[Transcribed page contents]
******

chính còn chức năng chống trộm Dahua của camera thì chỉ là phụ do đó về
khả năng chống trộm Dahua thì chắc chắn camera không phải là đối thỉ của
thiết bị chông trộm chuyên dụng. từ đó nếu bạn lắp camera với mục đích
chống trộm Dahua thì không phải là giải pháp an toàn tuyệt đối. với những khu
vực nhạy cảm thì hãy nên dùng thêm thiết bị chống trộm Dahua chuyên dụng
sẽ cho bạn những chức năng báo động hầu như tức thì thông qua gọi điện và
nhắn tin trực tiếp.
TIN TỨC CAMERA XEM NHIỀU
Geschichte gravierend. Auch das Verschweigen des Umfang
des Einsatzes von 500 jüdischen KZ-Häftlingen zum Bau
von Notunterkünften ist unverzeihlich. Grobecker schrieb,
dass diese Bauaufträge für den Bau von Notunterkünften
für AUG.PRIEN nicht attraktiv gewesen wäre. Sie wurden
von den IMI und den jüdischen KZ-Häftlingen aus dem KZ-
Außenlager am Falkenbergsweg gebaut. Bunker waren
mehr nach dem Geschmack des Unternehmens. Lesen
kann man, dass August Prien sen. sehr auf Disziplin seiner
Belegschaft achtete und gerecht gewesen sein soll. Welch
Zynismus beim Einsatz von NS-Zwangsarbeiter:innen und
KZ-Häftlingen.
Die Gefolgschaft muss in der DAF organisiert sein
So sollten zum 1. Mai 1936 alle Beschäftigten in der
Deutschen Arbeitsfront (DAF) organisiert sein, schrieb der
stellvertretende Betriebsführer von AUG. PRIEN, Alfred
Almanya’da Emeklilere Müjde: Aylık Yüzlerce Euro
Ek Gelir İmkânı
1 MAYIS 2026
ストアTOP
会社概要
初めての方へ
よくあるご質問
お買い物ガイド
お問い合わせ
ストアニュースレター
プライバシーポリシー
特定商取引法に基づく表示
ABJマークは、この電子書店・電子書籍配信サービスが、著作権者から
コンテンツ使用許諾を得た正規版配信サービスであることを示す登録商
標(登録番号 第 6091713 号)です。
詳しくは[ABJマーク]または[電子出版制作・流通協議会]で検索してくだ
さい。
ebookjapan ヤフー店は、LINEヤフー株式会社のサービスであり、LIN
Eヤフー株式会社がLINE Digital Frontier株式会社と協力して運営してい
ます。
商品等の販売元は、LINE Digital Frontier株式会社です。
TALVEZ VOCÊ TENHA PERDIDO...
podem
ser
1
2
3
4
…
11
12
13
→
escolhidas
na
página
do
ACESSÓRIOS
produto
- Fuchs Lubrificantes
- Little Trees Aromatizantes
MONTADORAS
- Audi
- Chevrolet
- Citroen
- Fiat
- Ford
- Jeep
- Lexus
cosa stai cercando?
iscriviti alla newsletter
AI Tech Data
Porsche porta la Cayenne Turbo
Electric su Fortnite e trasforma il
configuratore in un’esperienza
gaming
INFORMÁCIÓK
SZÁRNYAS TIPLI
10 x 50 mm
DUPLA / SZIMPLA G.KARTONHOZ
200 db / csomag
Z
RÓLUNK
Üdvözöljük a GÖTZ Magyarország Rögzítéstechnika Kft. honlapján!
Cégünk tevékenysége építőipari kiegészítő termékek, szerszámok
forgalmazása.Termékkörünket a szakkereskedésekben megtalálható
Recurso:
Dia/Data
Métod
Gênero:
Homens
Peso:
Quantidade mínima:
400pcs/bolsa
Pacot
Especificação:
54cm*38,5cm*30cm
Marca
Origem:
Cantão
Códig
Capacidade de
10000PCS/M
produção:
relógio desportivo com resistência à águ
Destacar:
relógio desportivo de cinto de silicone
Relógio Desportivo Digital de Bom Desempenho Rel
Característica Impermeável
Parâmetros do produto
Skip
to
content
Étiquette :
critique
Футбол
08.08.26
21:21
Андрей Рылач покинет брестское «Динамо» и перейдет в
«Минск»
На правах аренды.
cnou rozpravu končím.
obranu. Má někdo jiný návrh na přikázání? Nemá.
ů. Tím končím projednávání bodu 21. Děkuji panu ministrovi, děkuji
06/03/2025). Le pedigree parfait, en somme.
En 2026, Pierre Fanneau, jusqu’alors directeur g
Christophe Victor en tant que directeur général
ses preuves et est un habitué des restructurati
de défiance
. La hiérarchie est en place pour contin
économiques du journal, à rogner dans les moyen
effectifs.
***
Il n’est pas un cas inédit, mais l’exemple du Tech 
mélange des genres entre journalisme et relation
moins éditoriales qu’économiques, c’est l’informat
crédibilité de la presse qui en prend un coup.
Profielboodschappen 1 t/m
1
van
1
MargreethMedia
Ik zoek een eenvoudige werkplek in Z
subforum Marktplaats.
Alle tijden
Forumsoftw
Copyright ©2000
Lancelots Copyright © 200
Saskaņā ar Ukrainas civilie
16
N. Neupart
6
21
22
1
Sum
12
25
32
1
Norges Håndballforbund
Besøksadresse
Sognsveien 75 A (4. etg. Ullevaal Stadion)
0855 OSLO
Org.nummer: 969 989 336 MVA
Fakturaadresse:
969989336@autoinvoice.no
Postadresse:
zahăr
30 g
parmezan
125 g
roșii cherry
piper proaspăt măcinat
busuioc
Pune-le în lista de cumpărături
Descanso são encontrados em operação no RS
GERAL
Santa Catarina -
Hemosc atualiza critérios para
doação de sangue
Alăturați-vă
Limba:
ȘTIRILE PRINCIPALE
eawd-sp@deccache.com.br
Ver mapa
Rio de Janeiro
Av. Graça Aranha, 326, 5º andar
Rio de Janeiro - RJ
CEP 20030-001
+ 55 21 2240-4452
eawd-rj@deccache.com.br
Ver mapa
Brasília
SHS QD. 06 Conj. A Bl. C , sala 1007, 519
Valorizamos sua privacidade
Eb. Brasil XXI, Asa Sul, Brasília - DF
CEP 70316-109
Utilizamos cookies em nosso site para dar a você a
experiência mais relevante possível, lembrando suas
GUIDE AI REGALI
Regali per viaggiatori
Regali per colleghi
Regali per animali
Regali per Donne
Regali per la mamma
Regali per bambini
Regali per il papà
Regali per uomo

******

Problem statement = Please return, exactly as written, the line containing "Sognsveien 75 A (4. etg. Ullevaal Stadion)" and every line after it through the end of the records above, and nothing else.

Answer to the problem =
Sognsveien 75 A (4. etg. Ullevaal Stadion)
0855 OSLO
Org.nummer: 969 989 336 MVA
Fakturaadresse:
969989336@autoinvoice.no
Postadresse:
zahăr
30 g
parmezan
125 g
roșii cherry
piper proaspăt măcinat
busuioc
Pune-le în lista de cumpărături
Descanso são encontrados em operação no RS
GERAL
Santa Catarina -
Hemosc atualiza critérios para
doação de sangue
Alăturați-vă
Limba:
ȘTIRILE PRINCIPALE
eawd-sp@deccache.com.br
Ver mapa
Rio de Janeiro
Av. Graça Aranha, 326, 5º andar
Rio de Janeiro - RJ
CEP 20030-001
+ 55 21 2240-4452
eawd-rj@deccache.com.br
Ver mapa
Brasília
SHS QD. 06 Conj. A Bl. C , sala 1007, 519
Valorizamos sua privacidade
Eb. Brasil XXI, Asa Sul, Brasília - DF
CEP 70316-109
Utilizamos cookies em nosso site para dar a você a
experiência mais relevante possível, lembrando suas
GUIDE AI REGALI
Regali per viaggiatori
Regali per colleghi
Regali per animali
Regali per Donne
Regali per la mamma
Regali per bambini
Regali per il papà
Regali per uomo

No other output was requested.